**Task objective**
Leaving out the pictures, retype exactly the lines from the one holding "licenza o l'impostazione di una password" through the end of the material.

═════ Source information

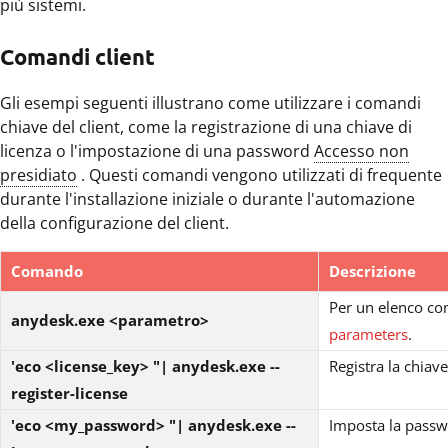
più sistemi.
Comandi client
Gli esempi seguenti illustrano come utilizzare i comandi
chiave del client, come la registrazione di una chiave di
licenza o l'impostazione di una password
Accesso non
presidiato
. Questi comandi vengono utilizzati di frequente
durante l'installazione iniziale o durante l'automazione
della configurazione del client.
Comando
Descrizione
Per un elenco com
anydesk.exe <parametro>
parameters
.
'eco <license_key> "| anydesk.exe --
Registra la chiave
register-license
'eco <my_password> "| anydesk.exe --
Imposta la passwo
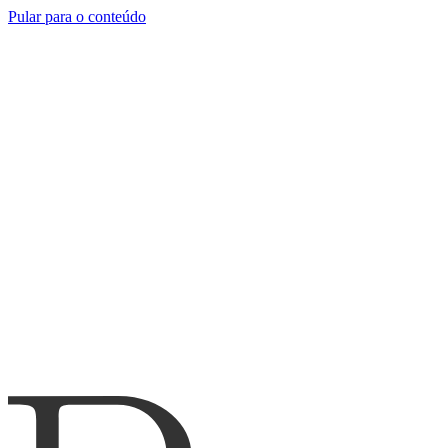
Pular para o conteúdo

══════════

**Result below**
licenza o l'impostazione di una password
Accesso non
presidiato
. Questi comandi vengono utilizzati di frequente
durante l'installazione iniziale o durante l'automazione
della configurazione del client.
Comando
Descrizione
Per un elenco com
anydesk.exe <parametro>
parameters
.
'eco <license_key> "| anydesk.exe --
Registra la chiave
register-license
'eco <my_password> "| anydesk.exe --
Imposta la passwo
Pular para o conteúdo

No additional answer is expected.